User acceptance of free and open source software: an empirical study comparing Linux and Windows in Greece
May 1, 2009 – August 1, 2009
Dissertation project for the fulfillment of the MSc in Management Information Systems at University of Surrey. After reviewing the existing user acceptance models, a new model was proposed based on UTAUT. Moreover, the sociocultural factors affecting the study were taken into consideration using Hofstede's cultural dimensions. The proposed model was then tested using questionnaires and the responses were analyzed with SPSS. The model proved to be more successful than its predecessors in predicting the acceptance of free and open source software by individuals. Based on the findings, proposals were made on the right way to introduce such software in a business setting while minimizing the resistance shown by the users. The project's grade was 83%.
Performance measurement of wireless local area networks
September 1, 2007 – January 1, 2008
Thesis project for the fulfillment of the degree in Informatics at Aristotle University of Thessaloniki. Working in a group of 3 persons, the performance of the protocols 802.11b/g was tested. Their performance was assessed on various scenarios with and without obstacles between the transmitter and the receiver, at various transmission speeds, with different modulations (CCK and OFDM) and various packet sizes using Commview for WiFi software application. Based on the findings, proposals were made on the best use of wireless LANs in standard business settings. The project's grade was 10/10.
SAP TERP1e - SAP Solution Architect
SAP S.A.
June 24, 2026 – Present
Cultural Fit Analysis
The candidate's extensive involvement in Kaggle competitions showcases a proactive, continuous learning mindset and a drive for excellence, which aligns well with a data-driven culture. Their diverse project portfolio, ranging from chatbots to malware classification and health IoT, indicates adaptability and a broad interest in applying data science to various domains. The leadership roles and mentoring activities suggest a collaborative and growth-oriented approach, contributing positively to team dynamics. The transition from a more general IT/consulting background to specialized data science roles demonstrates a focused career progression and commitment to the field.

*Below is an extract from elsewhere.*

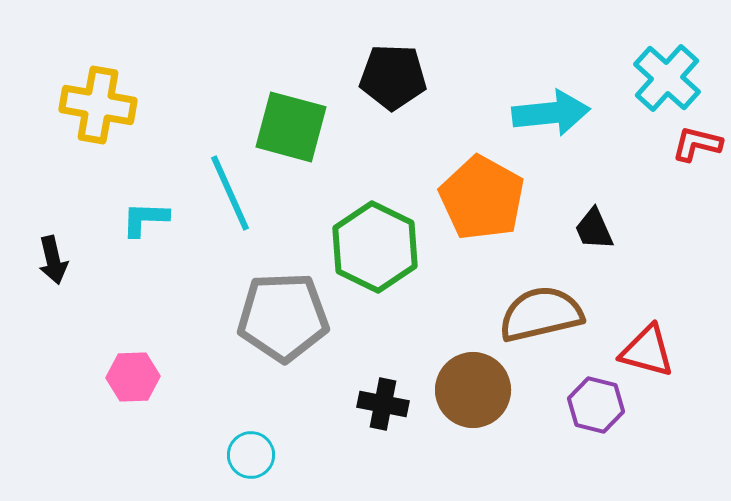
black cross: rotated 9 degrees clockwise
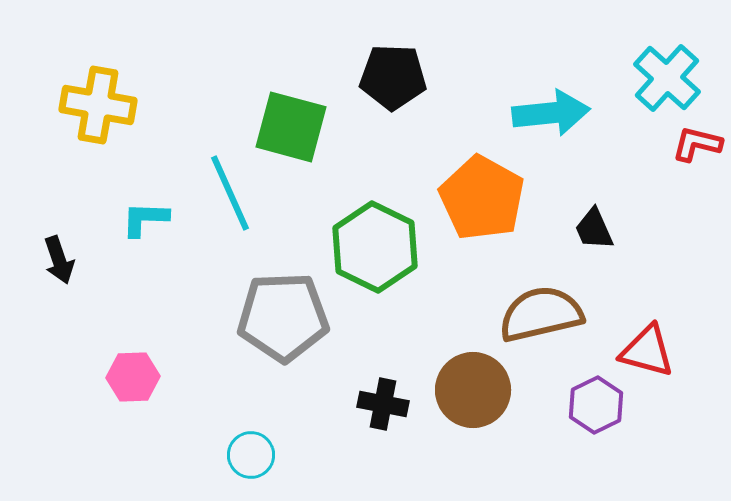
black arrow: moved 6 px right; rotated 6 degrees counterclockwise
purple hexagon: rotated 20 degrees clockwise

Soft Skills & Operational Fit
The candidate demonstrates strong leadership, project management, and mentoring skills through their roles as Data Science Team Lead and Staff Data Scientist. Their experience in cross-functional collaboration, stakeholder management, and presenting ideas to senior leaders indicates excellent communication and operational fit. The emphasis on production excellence, IaC practices, and unit testing suggests a strong focus on robust and reliable solutions. Their past experience in customer service and managing projects also highlights strong interpersonal and organizational capabilities.